## [What you will do]
Pull out each line in the rows below that contains the string "qSketchRegion".

BEGIN Data for the task

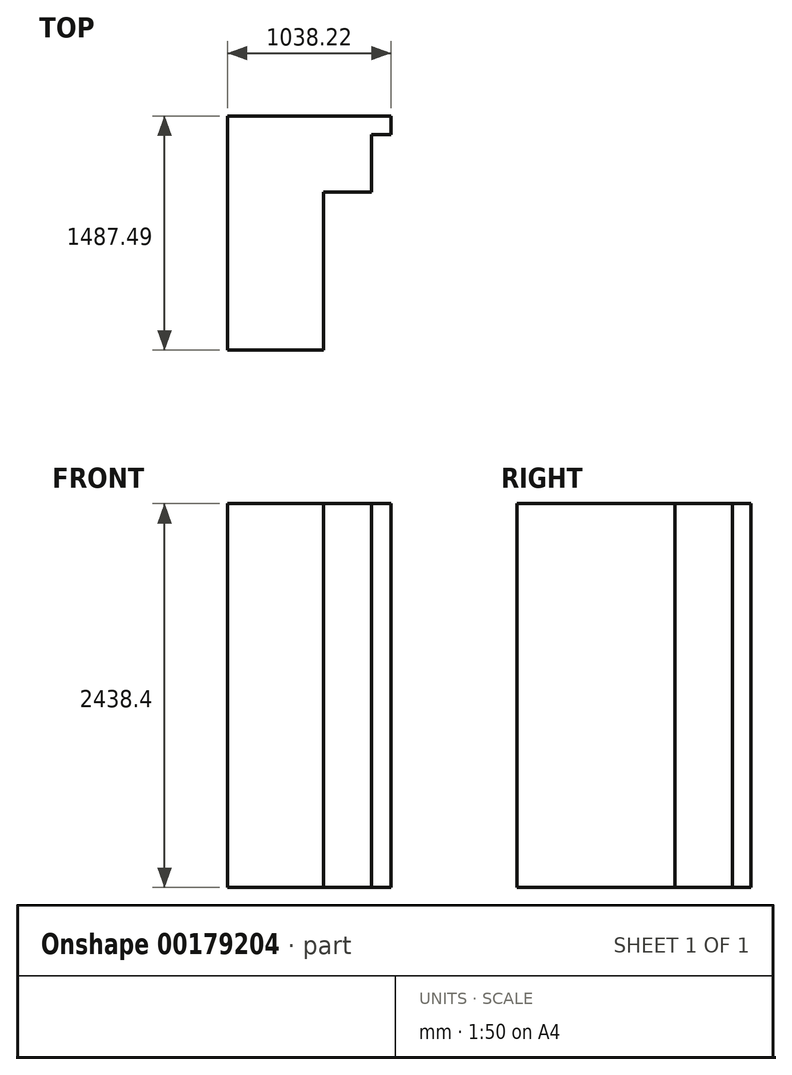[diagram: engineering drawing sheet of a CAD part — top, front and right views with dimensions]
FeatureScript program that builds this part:
annotation { "Feature Type Name" : "Feature", "Feature Type Description" : "" }
export const myFeature = defineFeature(function(context is Context, id is Id, definition is map)
    precondition{}
    {
        {
            var Q0;
            Q0=qCreatedBy(makeId("Top.planeOp"),FACE);
            var sketch = newSketch(context, id + "F0", { "sketchPlane" : qUnion([Q0])});
            skLineSegment(sketch, "E0", {"start": v(0, 0) * mm, "end": v(0, -1487.49) * mm});
            skLineSegment(sketch, "E1", {"start": v(0, -1487.49) * mm, "end": v(609.6, -1487.49) * mm});
            skLineSegment(sketch, "E2", {"start": v(609.6, -1487.49) * mm, "end": v(609.6, -484.19) * mm});
            skLineSegment(sketch, "E3", {"start": v(609.6, -484.19) * mm, "end": v(914.4, -484.19) * mm});
            skLineSegment(sketch, "E4", {"start": v(914.4, -484.19) * mm, "end": v(914.4, -117.47) * mm});
            skLineSegment(sketch, "E5", {"start": v(914.4, -117.47) * mm, "end": v(1038.23, -117.47) * mm});
            skLineSegment(sketch, "E6", {"start": v(1038.23, -117.47) * mm, "end": v(1038.23, 0) * mm});
            skLineSegment(sketch, "E7", {"start": v(1038.23, 0) * mm, "end": v(0, 0) * mm});
            skSolve(sketch);
        }
        {
            var Q0;
            Q0=makeQuery(id+"F0.imprint","IMPRINT",FACE,{"disambiguationData":[TD([[makeQuery(id+"F0.imprint","IMPRINT",EDGE,{"derivedFrom":sQuery(id+"F0.wireOp",EDGE,"E0")}),1.0]])]});
            extrude(context, id + "F1", {"entities" : qUnion([Q0]), "depth" : 2438.4 * mm});
        }
    });
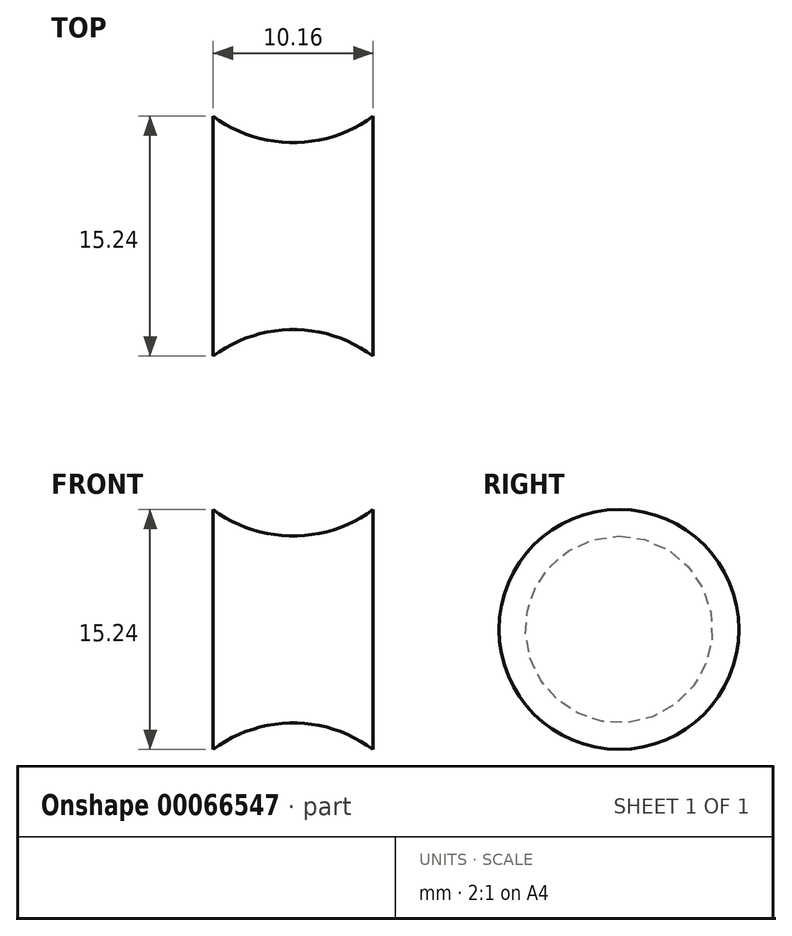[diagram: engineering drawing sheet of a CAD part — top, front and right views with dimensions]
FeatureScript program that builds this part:
annotation { "Feature Type Name" : "Feature", "Feature Type Description" : "" }
export const myFeature = defineFeature(function(context is Context, id is Id, definition is map)
    precondition{}
    {
        {
            var Q0;
            Q0=qCreatedBy(makeId("Top.planeOp"),FACE);
            var sketch = newSketch(context, id + "F0", { "sketchPlane" : qUnion([Q0])});
            skLineSegment(sketch, "E0", {"start": v(-8.96, -21.33) * mm, "end": v(1.2, -21.33) * mm, "construction": true});
            skArc(sketch, "E1", {"start": v(-8.96, -21.33) * mm, "mid": v(-3.88, -23.02) * mm, "end": v(1.2, -21.33) * mm});
            skLineSegment(sketch, "E2", {"start": v(-8.96, -21.33) * mm, "end": v(-8.96, -28.95) * mm});
            skLineSegment(sketch, "E3", {"start": v(1.2, -21.33) * mm, "end": v(1.2, -28.95) * mm});
            skLineSegment(sketch, "E4", {"start": v(-8.96, -28.95) * mm, "end": v(1.2, -28.95) * mm});
            skSolve(sketch);
        }
        {
            var Q0;
            Q0=qSketchRegion(id+"F0",true);
            var Q1;
            Q1=sQuery(id+"F0.wireOp",EDGE,"E4");
            revolve(context, id + "F1", {"entities" : qUnion([Q0]), "axis" : qUnion([Q1]), "revolveType" : RevolveType.FULL});
        }
    });
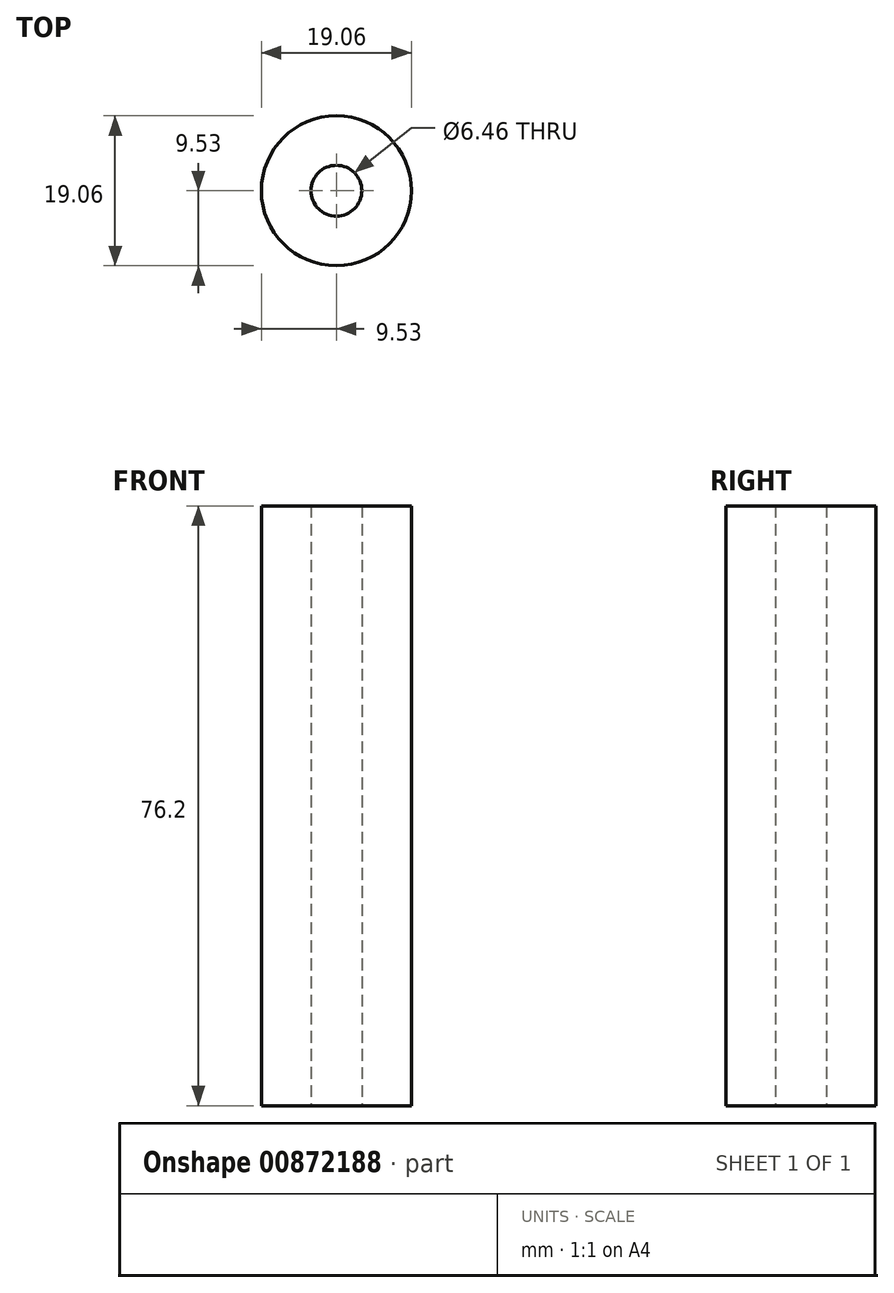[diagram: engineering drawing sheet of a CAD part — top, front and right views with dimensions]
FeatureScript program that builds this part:
annotation { "Feature Type Name" : "Feature", "Feature Type Description" : "" }
export const myFeature = defineFeature(function(context is Context, id is Id, definition is map)
    precondition{}
    {
        {
            var Q0;
            Q0=qCreatedBy(makeId("Top.planeOp"),FACE);
            var sketch = newSketch(context, id + "F0", { "sketchPlane" : qUnion([Q0])});
            skCircle(sketch, "E0", {"center": v(0, 0) * mm, "radius": 9.53 * mm});
            skCircle(sketch, "E1", {"center": v(0, 0) * mm, "radius": 3.23 * mm});
            skSolve(sketch);
        }
        {
            var Q0;
            Q0=qSketchRegion(id+"F0",true);
            extrude(context, id + "F1", {"entities" : qUnion([Q0]), "depth" : 76.2 * mm, "offsetDistance" : 25.4 * mm});
        }
    });
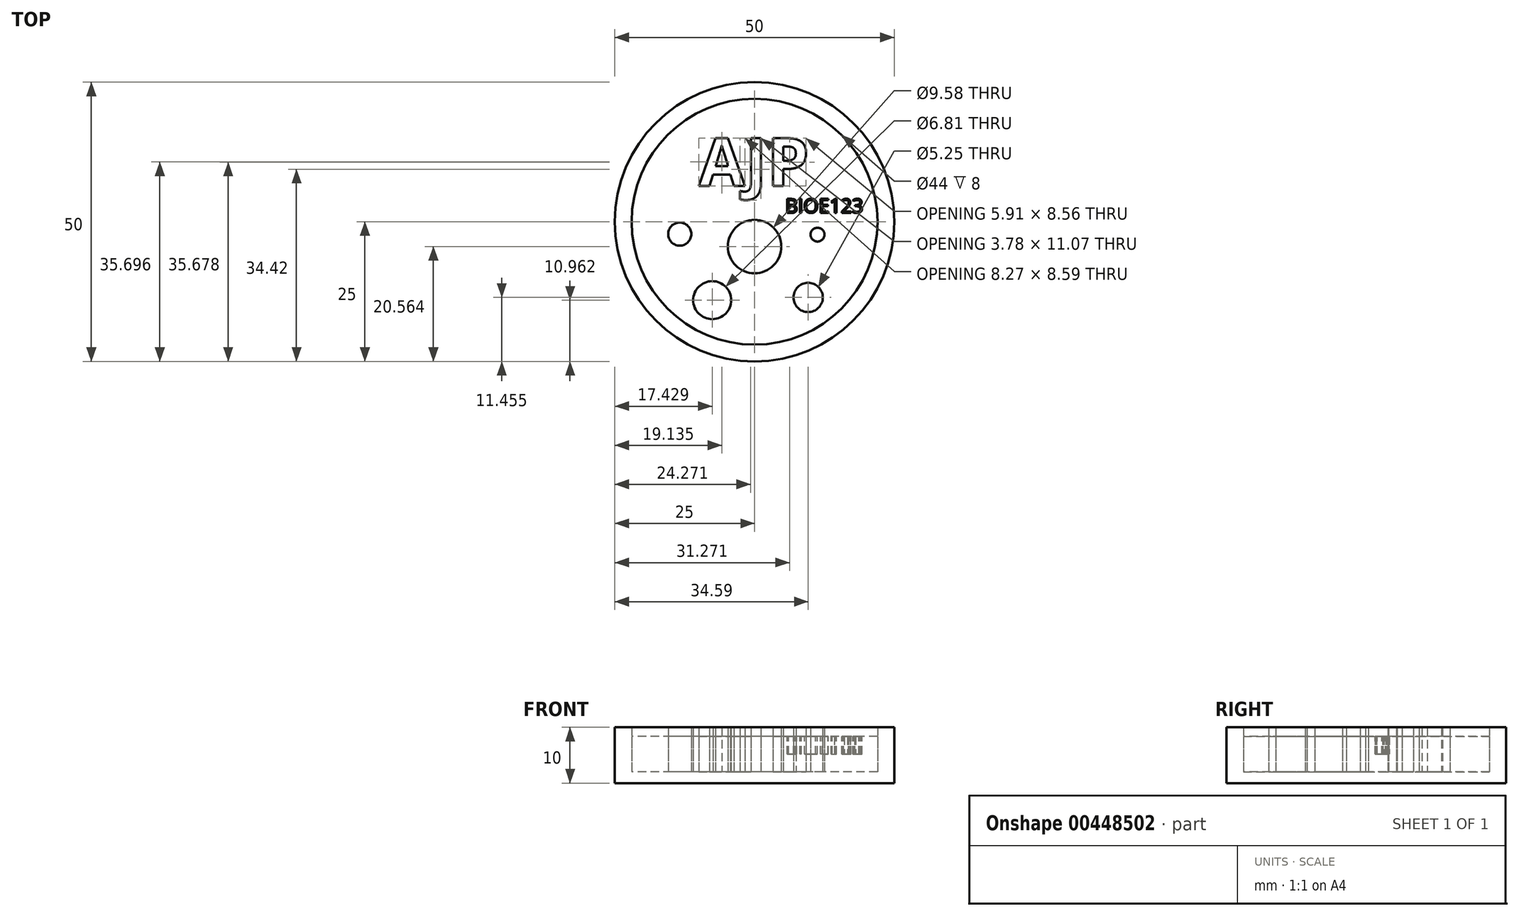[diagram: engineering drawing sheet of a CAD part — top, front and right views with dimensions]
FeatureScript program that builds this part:
annotation { "Feature Type Name" : "Feature", "Feature Type Description" : "" }
export const myFeature = defineFeature(function(context is Context, id is Id, definition is map)
    precondition{}
    {
        {
            var Q0;
            Q0=qCreatedBy(makeId("Top.planeOp"),FACE);
            var sketch = newSketch(context, id + "F0", { "sketchPlane" : qUnion([Q0])});
            skCircle(sketch, "E0", {"center": v(0, 0) * mm, "radius": 25 * mm});
            skCircle(sketch, "E1", {"center": v(0, 0) * mm, "radius": 22 * mm});
            skCircle(sketch, "E2", {"center": v(0, -4.44) * mm, "radius": 4.79 * mm});
            skCircle(sketch, "E3", {"center": v(-7.57, -14.04) * mm, "radius": 3.4 * mm});
            skCircle(sketch, "E4", {"center": v(9.6, -13.55) * mm, "radius": 2.63 * mm});
            skCircle(sketch, "E5", {"center": v(-13.39, -2.2) * mm, "radius": 2.07 * mm});
            skCircle(sketch, "E6", {"center": v(11.27, -2.3) * mm, "radius": 1.24 * mm});
            skSolve(sketch);
        }
        {
            var Q0;
            Q0=makeQuery(id+"F0.imprint","IMPRINT",FACE,{"disambiguationData":[TD([[makeQuery(id+"F0.imprint","IMPRINT",EDGE,{"derivedFrom":sQuery(id+"F0.wireOp",EDGE,"E0")}),1.0]])]});
            extrude(context, id + "F1", {"entities" : qUnion([Q0]), "depth" : 10 * mm});
        }
        {
            var Q0;
            Q0=makeQuery(id+"F0.imprint","IMPRINT",FACE,{"disambiguationData":[TD([[makeQuery(id+"F0.imprint","IMPRINT",EDGE,{"derivedFrom":sQuery(id+"F0.wireOp",EDGE,"E1")}),1.0]])]});
            extrude(context, id + "F2", {"entities" : qUnion([Q0]), "operationType" : NewBodyOperationType.ADD, "depth" : 2 * mm});
        }
        {
            var Q0;
            Q0=makeQuery(id+"F0.imprint","IMPRINT",FACE,{"disambiguationData":[TD([[makeQuery(id+"F0.imprint","IMPRINT",EDGE,{"derivedFrom":sQuery(id+"F0.wireOp",EDGE,"E5")}),1.0]])]});
            var Q1;
            Q1=makeQuery(id+"F0.imprint","IMPRINT",FACE,{"disambiguationData":[TD([[makeQuery(id+"F0.imprint","IMPRINT",EDGE,{"derivedFrom":sQuery(id+"F0.wireOp",EDGE,"E3")}),1.0]])]});
            var Q2;
            Q2=makeQuery(id+"F0.imprint","IMPRINT",FACE,{"disambiguationData":[TD([[makeQuery(id+"F0.imprint","IMPRINT",EDGE,{"derivedFrom":sQuery(id+"F0.wireOp",EDGE,"E2")}),1.0]])]});
            var Q3;
            Q3=makeQuery(id+"F0.imprint","IMPRINT",FACE,{"disambiguationData":[TD([[makeQuery(id+"F0.imprint","IMPRINT",EDGE,{"derivedFrom":sQuery(id+"F0.wireOp",EDGE,"E6")}),1.0]])]});
            var Q4;
            Q4=makeQuery(id+"F0.imprint","IMPRINT",FACE,{"disambiguationData":[TD([[makeQuery(id+"F0.imprint","IMPRINT",EDGE,{"derivedFrom":sQuery(id+"F0.wireOp",EDGE,"E4")}),1.0]])]});
            extrude(context, id + "F3", {"entities" : qUnion([Q0, Q1, Q2, Q3, Q4]), "operationType" : NewBodyOperationType.ADD, "depth" : 10 * mm});
        }
        {
            var Q0;
            Q0=qCreatedBy(makeId("Top.planeOp"),FACE);
            var sketch = newSketch(context, id + "F4", { "sketchPlane" : qUnion([Q0])});
            skText(sketch, "E7", { "text": "AJP", "fontName": "OpenSans-Bold.ttf"});
            const initialGuessF4  = {"E7": [-0.01, 0.0064, 1, 0, 0.00863]};
            skSetInitialGuess(sketch, initialGuessF4);
            skSolve(sketch);
        }
        {
            var Q0;
            Q0 = qSketchRegion(id + "F4", true);
            extrude(context, id + "F5", {"entities" : qUnion([Q0]), "operationType" : NewBodyOperationType.ADD, "depth" : 10 * mm});
        }
        {
            var Q0;
            {var subQ0=sQuery(id+"F0.wireOp",EDGE,"E6");var subQ1=sQuery(id+"F0.wireOp",EDGE,"E4");var subQ2=sQuery(id+"F0.wireOp",EDGE,"E3");var subQ3=sQuery(id+"F0.wireOp",EDGE,"E2");var subQ4=sQuery(id+"F0.wireOp",EDGE,"E1");var subQ5=sQuery(id+"F0.wireOp",EDGE,"E5");Q0=makeQuery(id+"F5.boolean.opBoolean","SPLIT",FACE,{"disambiguationData":[TD([makeQuery(id+"F1.opExtrude","SWEPT_FACE",FACE,{"disambiguationData":[OSD([subQ4])]})])],"derivedFrom":makeQuery(id+"F2.opExtrude","CAP_FACE",FACE,{"disambiguationData":[OSD([subQ4,subQ3,subQ2,subQ1,subQ5,subQ0])],"isStart":false})});}
            extrude(context, id + "F6", {"entities" : qUnion([Q0]), "depth" : 6.35 * mm});
        }
        {
            var Q0;
            Q0=makeQuery(id+"F6.opExtrude","CAP_FACE",FACE,{"disambiguationData":[OSD([sQuery(id+"F0.wireOp",EDGE,"E1"),sQuery(id+"F0.wireOp",EDGE,"E2"),sQuery(id+"F0.wireOp",EDGE,"E3"),sQuery(id+"F0.wireOp",EDGE,"E4"),sQuery(id+"F0.wireOp",EDGE,"E5"),sQuery(id+"F0.wireOp",EDGE,"E6")])],"isStart":false});
            var sketch = newSketch(context, id + "F7", { "sketchPlane" : qUnion([Q0])});
            skText(sketch, "E8", { "text": "BIOE123\n", "fontName": "OpenSans-Regular.ttf"});
            const initialGuessF7  = {"E8": [0.00547, 0.00159, 1, 0, 0.00253]};
            skSetInitialGuess(sketch, initialGuessF7);
            skSolve(sketch);
        }
        {
            var Q0;
            Q0 = qSketchRegion(id + "F7", true);
            extrude(context, id + "F8", {"entities" : qUnion([Q0]), "operationType" : NewBodyOperationType.REMOVE, "oppositeDirection" : true, "depth" : 3.17 * mm});
        }
    });
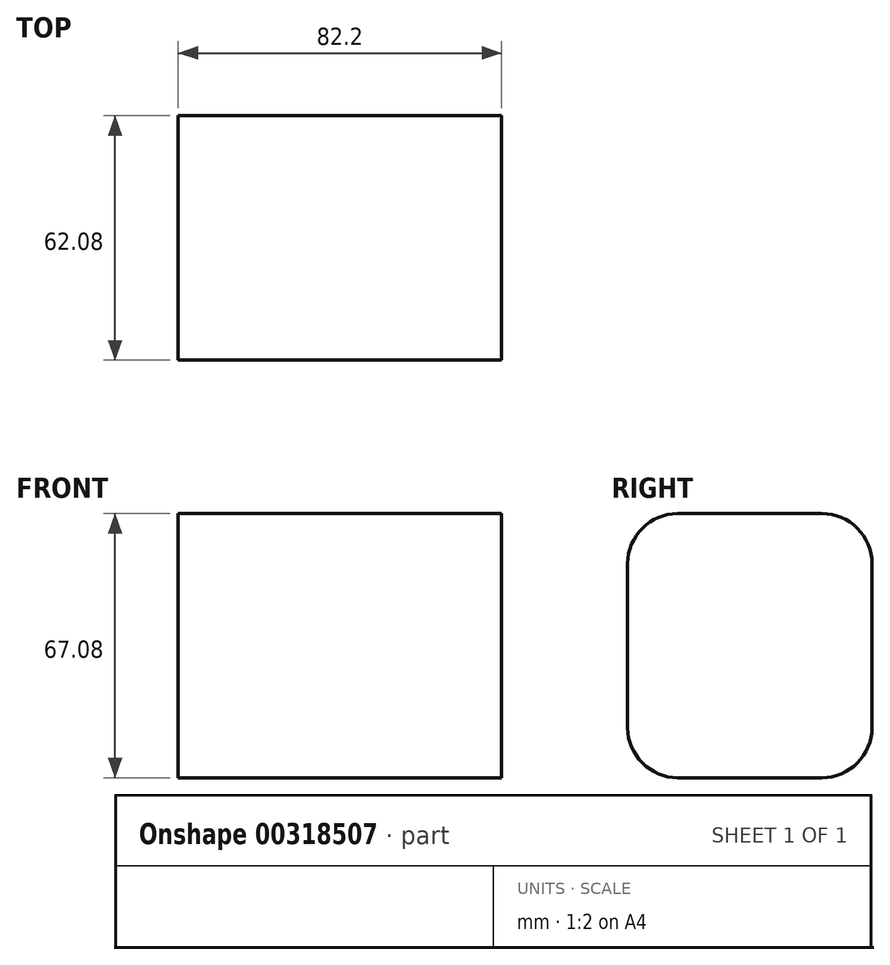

END Data for the task

## [Task solution]
            Q0=qSketchRegion(id+"F0",true);
            Q0=qSketchRegion(id+"F0",true);
            Q0 = qSketchRegion(id + "F4", true);
            Q0 = qSketchRegion(id + "F7", true);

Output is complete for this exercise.